Sedgewick was beginning to wish that the irritatingly happy people of this aggravatingly picturesque city would take their miserably beautiful day and shove it up their aqueducts.  But since he couldn't exactly defend himself from any retaliation, Sedgewick stewed in silence as the pole boat he was riding was pushed smoothly down the watery street.  Vacia: City of Rivers.  A city whose wealth and beauty were matched only by the number of rats crawling beneath its surface. Which included the revolting, lowlife pests and the slightly more tolerable animal variety.

While the capital fought against the spring flooding like a defending army, Vacia embraced it.  An elaborate network of canals and aqueducts ran through the city like the three rivers that ran into the lake it sat on.

Memories of the countless times he'd slogged through the city's underground catacombs in search of a criminal flooded Sedgewick's mind like the water flooding a nearby canal.  Missions and fights swirled together, drowning him in a dark vortex of recollection.  They dragged him down, suffocating him under their weight.  Was it all for nothing?  All those years of struggling just to end up worse off than when he began?  He had been a good mage, hadn't he?  Skilled, dedicated, ruthless.  One of the best.  What was he now?

"Nothing," he muttered to himself.

"Pardon, sir?" asked the man rowing the boat.

"Let me off here," Sedgewick answered gruffly.

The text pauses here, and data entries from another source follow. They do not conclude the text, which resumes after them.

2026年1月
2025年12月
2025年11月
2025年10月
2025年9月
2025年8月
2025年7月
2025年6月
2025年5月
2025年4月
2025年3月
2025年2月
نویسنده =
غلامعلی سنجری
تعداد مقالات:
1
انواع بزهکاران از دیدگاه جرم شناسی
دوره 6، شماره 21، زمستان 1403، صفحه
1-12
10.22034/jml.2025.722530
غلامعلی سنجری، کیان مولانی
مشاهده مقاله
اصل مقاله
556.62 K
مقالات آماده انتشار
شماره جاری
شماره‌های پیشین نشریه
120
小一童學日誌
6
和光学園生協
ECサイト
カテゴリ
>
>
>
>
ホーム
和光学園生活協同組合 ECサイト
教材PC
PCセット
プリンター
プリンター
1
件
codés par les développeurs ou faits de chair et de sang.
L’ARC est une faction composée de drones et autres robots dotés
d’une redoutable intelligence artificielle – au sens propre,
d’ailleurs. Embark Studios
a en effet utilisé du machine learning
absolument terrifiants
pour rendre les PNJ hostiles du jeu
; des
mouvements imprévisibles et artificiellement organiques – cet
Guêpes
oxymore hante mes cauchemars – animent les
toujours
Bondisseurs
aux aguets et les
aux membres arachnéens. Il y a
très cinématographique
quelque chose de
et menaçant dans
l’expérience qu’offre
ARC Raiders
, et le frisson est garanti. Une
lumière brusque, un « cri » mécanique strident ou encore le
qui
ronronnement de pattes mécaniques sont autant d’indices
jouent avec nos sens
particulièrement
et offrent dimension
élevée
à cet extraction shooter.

He paid the man and stepped onto the sidewalk.  Walking.  Walking was good.  No thinking.  That wouldn't end well.

Finally emerging from the dim mire of his thoughts, Sedgewick found he was halfway up the steps of the library he'd been trying to reach.  He trudged inside and weaved his way through the countless shelves that reached halfway up to the vaulted ceiling.  Finally, he found a secluded corner in the disused atlas section.  Shrugging his coat off, Sedgewick sank into a chair and cradled his head in his hands as he leaned over the table.  His fingers clutched around his now-black hair, still sticky from the dye he'd used.

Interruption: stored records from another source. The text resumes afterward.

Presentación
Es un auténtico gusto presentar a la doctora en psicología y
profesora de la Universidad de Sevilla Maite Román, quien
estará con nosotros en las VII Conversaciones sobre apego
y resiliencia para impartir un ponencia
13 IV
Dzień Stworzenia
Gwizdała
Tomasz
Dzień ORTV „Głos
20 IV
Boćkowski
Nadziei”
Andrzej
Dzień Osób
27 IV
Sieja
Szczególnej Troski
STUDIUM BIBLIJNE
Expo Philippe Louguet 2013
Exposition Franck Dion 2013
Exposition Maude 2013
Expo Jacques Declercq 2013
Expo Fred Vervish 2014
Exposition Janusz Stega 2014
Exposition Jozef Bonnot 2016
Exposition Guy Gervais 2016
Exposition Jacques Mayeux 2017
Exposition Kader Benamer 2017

He just...needed a moment.  Somewhere quiet and cool, away from the dreary room he'd slept in.  Somewhere away from the sound of hundreds of lives moving on while his was at a standstill.  Just a moment spent alone.  In silence.

"Are you okay, sir?"

Apparently, he had asked too much.

"Sir?"

Sedgewick glanced up at the random woman who had approached him.  She was young with a stack of books in her arms and her honey-blonde hair pulled back with a flower-shaped clasp.  Probably a clerk or a shopkeeper's daughter.  Her life was just starting out.  She probably helped her parents with their shop and spent her evenings with some young man who spun her tales about the life they would have together once he was more settled.  Her world was bright and beautiful and filled with possibilities.  Of course, she couldn't pass by without trying to spread a bit of her happiness to this poor, pathetic stranger.

He wanted to hate her for her pity.  He wanted to hate her for having the bright beginning he would never get again.  But he couldn't.

Why did she have to be blonde?

A chill shuddered through him.  It cracked through the last bit of resolve holding him together.  "No," Sedgewick stated, his voice both strangely calm yet holding a long-suppressed heat.  "I am most definitely not fine."